[Start Material shown]

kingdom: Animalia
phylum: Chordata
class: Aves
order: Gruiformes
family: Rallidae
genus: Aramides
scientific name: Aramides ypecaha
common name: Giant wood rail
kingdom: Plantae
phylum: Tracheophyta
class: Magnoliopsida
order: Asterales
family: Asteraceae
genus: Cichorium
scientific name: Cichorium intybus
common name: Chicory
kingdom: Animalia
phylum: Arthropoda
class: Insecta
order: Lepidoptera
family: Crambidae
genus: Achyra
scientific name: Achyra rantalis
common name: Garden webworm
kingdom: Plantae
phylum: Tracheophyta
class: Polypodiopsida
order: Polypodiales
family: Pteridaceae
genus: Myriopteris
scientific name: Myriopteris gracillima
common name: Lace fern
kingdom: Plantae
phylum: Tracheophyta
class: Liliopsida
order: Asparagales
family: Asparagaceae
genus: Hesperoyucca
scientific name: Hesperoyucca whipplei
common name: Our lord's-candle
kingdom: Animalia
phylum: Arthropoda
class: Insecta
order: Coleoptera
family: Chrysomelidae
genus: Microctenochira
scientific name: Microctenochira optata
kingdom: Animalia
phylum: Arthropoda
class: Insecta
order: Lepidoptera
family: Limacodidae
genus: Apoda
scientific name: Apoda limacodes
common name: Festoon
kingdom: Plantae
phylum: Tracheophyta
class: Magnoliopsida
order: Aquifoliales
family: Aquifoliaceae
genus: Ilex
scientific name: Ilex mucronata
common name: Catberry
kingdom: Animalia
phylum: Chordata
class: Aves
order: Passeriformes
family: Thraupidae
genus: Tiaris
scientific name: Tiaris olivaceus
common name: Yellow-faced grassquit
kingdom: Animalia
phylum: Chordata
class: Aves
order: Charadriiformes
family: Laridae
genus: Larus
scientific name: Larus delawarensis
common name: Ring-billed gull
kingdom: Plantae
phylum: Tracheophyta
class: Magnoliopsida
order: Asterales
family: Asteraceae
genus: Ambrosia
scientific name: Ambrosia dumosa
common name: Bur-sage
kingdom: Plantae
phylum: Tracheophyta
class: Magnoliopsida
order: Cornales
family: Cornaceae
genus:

[End Material shown]

§ **Exercise requirements**
Reproduce every line of all the entries above word for word, in the same order.

§ **Complete answer**
kingdom: Animalia
phylum: Chordata
class: Aves
order: Gruiformes
family: Rallidae
genus: Aramides
scientific name: Aramides ypecaha
common name: Giant wood rail
kingdom: Plantae
phylum: Tracheophyta
class: Magnoliopsida
order: Asterales
family: Asteraceae
genus: Cichorium
scientific name: Cichorium intybus
common name: Chicory
kingdom: Animalia
phylum: Arthropoda
class: Insecta
order: Lepidoptera
family: Crambidae
genus: Achyra
scientific name: Achyra rantalis
common name: Garden webworm
kingdom: Plantae
phylum: Tracheophyta
class: Polypodiopsida
order: Polypodiales
family: Pteridaceae
genus: Myriopteris
scientific name: Myriopteris gracillima
common name: Lace fern
kingdom: Plantae
phylum: Tracheophyta
class: Liliopsida
order: Asparagales
family: Asparagaceae
genus: Hesperoyucca
scientific name: Hesperoyucca whipplei
common name: Our lord's-candle
kingdom: Animalia
phylum: Arthropoda
class: Insecta
order: Coleoptera
family: Chrysomelidae
genus: Microctenochira
scientific name: Microctenochira optata
kingdom: Animalia
phylum: Arthropoda
class: Insecta
order: Lepidoptera
family: Limacodidae
genus: Apoda
scientific name: Apoda limacodes
common name: Festoon
kingdom: Plantae
phylum: Tracheophyta
class: Magnoliopsida
order: Aquifoliales
family: Aquifoliaceae
genus: Ilex
scientific name: Ilex mucronata
common name: Catberry
kingdom: Animalia
phylum: Chordata
class: Aves
order: Passeriformes
family: Thraupidae
genus: Tiaris
scientific name: Tiaris olivaceus
common name: Yellow-faced grassquit
kingdom: Animalia
phylum: Chordata
class: Aves
order: Charadriiformes
family: Laridae
genus: Larus
scientific name: Larus delawarensis
common name: Ring-billed gull
kingdom: Plantae
phylum: Tracheophyta
class: Magnoliopsida
order: Asterales
family: Asteraceae
genus: Ambrosia
scientific name: Ambrosia dumosa
common name: Bur-sage
kingdom: Plantae
phylum: Tracheophyta
class: Magnoliopsida
order: Cornales
family: Cornaceae
genus:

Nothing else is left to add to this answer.